Is Intelligence, “Intelligent”? By Brian Simpson
Racial realist sites fall over the idea of intelligence, and particularly salivate over alleged East Asian IQ, which I have questioned in other blog posts, and will do so again. One would think that sites that were supposed to be pro-White would have devoted some critical energies to deconstructing this, but no, naïve empiricism rules. Or is it just that they are just CCP fronts?
But can intelligence be self-undermining, or socially self-destructive? My work at this blog has been to document the evils which intelligent people do, such as scientists, academics and technocrats, and I prose that the higher the intellect, the greater the probability of evil being committed by positive acts or omissions, because of human hubris, or if you like, original sin.
Further to this, a study published in Social Psychology Quarterly puts the case that intelligent people, so-called, often adapt novel evolutionary strategies, that could prove to be socially destructive. From a longer term evolutionary perspective, intelligence could r maladaptive, especially if we use out technology to destroy ourselves. This could happen from many fronts, from the end of sperm and human fertility, to nuclear war.

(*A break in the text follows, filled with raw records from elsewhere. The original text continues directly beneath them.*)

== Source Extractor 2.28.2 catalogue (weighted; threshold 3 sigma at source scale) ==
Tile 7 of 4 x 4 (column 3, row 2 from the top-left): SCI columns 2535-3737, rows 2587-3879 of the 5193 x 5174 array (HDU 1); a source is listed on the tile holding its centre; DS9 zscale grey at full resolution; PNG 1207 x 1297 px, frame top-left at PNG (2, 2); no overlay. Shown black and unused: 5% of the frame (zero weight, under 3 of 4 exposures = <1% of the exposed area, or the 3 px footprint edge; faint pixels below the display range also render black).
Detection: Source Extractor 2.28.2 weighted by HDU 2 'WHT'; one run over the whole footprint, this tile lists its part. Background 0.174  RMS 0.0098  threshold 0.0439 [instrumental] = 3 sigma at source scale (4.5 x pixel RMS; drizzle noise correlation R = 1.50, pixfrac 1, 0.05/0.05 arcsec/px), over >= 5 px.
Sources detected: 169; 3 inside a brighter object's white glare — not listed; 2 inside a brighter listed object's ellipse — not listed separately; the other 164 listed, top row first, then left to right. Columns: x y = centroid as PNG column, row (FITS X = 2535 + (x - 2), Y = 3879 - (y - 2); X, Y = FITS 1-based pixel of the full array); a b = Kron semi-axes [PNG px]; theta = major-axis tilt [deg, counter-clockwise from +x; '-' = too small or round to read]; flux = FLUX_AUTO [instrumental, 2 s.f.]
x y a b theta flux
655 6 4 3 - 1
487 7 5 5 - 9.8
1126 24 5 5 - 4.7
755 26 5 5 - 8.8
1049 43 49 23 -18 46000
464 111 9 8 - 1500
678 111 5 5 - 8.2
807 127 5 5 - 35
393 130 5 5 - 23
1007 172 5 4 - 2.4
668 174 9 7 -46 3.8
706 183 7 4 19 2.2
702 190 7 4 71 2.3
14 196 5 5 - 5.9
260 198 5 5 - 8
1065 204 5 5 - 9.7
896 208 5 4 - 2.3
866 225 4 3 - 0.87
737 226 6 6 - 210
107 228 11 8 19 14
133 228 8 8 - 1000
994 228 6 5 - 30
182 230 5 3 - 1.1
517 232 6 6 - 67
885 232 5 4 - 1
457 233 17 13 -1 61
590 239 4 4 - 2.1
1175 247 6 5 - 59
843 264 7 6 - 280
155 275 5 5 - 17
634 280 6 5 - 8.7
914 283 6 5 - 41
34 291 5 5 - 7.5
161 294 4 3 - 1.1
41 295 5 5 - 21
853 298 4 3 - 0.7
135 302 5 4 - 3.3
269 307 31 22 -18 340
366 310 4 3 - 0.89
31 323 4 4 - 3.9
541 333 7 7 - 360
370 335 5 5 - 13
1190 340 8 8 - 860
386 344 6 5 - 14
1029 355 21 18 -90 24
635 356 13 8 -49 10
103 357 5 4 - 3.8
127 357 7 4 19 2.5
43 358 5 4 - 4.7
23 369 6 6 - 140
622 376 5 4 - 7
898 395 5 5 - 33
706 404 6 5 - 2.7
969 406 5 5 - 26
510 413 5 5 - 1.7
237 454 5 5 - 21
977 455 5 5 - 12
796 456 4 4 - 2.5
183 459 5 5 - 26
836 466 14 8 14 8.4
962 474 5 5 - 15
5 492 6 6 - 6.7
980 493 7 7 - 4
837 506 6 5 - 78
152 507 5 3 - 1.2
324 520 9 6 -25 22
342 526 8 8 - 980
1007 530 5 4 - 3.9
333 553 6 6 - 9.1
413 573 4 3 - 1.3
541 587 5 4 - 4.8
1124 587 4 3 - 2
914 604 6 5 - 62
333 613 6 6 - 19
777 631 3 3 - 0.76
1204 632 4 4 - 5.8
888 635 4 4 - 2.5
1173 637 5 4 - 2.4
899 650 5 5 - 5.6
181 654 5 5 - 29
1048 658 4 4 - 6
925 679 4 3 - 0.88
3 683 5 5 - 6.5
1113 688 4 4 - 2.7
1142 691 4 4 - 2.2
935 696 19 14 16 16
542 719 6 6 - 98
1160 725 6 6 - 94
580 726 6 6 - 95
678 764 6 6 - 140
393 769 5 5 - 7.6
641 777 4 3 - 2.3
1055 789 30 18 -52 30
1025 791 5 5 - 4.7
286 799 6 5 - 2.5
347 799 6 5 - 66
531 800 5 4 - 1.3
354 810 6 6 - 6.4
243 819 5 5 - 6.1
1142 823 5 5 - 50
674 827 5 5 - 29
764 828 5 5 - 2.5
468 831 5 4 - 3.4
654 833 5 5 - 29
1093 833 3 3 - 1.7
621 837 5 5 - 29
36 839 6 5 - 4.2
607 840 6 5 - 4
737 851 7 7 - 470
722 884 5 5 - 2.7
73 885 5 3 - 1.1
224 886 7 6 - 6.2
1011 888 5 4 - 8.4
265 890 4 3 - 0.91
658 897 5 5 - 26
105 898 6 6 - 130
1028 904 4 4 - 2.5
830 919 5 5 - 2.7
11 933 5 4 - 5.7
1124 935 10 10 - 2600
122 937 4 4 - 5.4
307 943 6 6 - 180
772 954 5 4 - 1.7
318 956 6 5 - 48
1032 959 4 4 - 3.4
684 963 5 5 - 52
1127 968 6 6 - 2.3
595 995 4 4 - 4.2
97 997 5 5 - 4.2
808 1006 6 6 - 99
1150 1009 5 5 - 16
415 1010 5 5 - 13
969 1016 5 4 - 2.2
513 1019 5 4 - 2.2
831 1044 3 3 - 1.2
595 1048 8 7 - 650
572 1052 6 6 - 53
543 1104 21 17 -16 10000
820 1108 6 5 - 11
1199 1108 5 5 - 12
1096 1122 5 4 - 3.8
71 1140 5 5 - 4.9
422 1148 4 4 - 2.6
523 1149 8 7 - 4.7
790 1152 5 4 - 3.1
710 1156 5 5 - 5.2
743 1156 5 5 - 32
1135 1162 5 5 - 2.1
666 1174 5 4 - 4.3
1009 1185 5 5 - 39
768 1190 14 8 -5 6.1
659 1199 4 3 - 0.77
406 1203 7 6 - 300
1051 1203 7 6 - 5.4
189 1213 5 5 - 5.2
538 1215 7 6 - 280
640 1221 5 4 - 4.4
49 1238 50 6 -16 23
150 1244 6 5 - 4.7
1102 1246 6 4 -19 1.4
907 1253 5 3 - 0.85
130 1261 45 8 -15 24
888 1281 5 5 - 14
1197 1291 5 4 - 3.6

https://phys.org/news/2010-02-intelligent-people-unnatural-values-human.html
“More intelligent people are significantly more likely to exhibit social values and religious and political preferences that are novel to the human species in evolutionary history. Specifically, liberalism and atheism, and for men (but not women), preference for sexual exclusivity correlate with higher intelligence, a new study finds.
The study, published in the March 2010 issue of the peer-reviewed scientific journal Social Psychology Quarterly, advances a new theory to explain why people form particular preferences and values. The theory suggests that more intelligent people are more likely than less intelligent people to adopt evolutionarily novel preferences and values, but intelligence does not correlate with preferences and values that are old enough to have been shaped by evolution over millions of years."
"Evolutionarily novel" preferences and values are those that humans are not biologically designed to have and our ancestors probably did not possess. In contrast, those that our ancestors had for millions of years are "evolutionarily familiar."
"General intelligence, the ability to think and reason, endowed our ancestors with advantages in solving evolutionarily novel problems for which they did not have innate solutions," says Satoshi Kanazawa, an evolutionary psychologist at the London School of Economics and Political Science. "As a result, more intelligent people are more likely to recognize and understand such novel entities and situations than less intelligent people, and some of these entities and situations are preferences, values, and lifestyles."
An earlier study by Kanazawa found that more intelligent individuals were more nocturnal, waking up and staying up later than less intelligent individuals. Because our ancestors lacked artificial light, they tended to wake up shortly before dawn and go to sleep shortly after dusk. Being nocturnal is evolutionarily novel.
In the current study, Kanazawa argues that humans are evolutionarily designed to be conservative, caring mostly about their family and friends, and being liberal, caring about an indefinite number of genetically unrelated strangers they never meet or interact with, is evolutionarily novel. So more intelligent children may be more likely to grow up to be liberals.
Data from the National Longitudinal Study of Adolescent Health (Add Health) support Kanazawa's hypothesis. Young adults who subjectively identify themselves as "very liberal" have an average IQ of 106 during adolescence while those who identify themselves as "very conservative" have an average IQ of 95 during adolescence.”
https://journals.sagepub.com/doi/full/10.1177/0190272510361602
This research was further developed by Satoshi Kanazawa in The Intelligence Paradox (Wiley, 2012):
https://www.amazon.com/Intelligence-Paradox-Intelligent-Choice-Always/dp/0470586958
More recently Felix Rex, Black Pigeon, has done one of his sombre videos on the same theme, that intelligence has its limits, and can be socially self-undermining. As I see it, too much analysis of problems, which the intelligent love to do as part of their hubris, can have diminishing returns, and thus make solutions difficult, compared to simply opting for one good, possibly sub-optimal solution, that can be quickly implemented with fast and frugal heuristics. See Gerd Gigerenzer (et al.), Simple Heuristics that Make Us Smart (2000).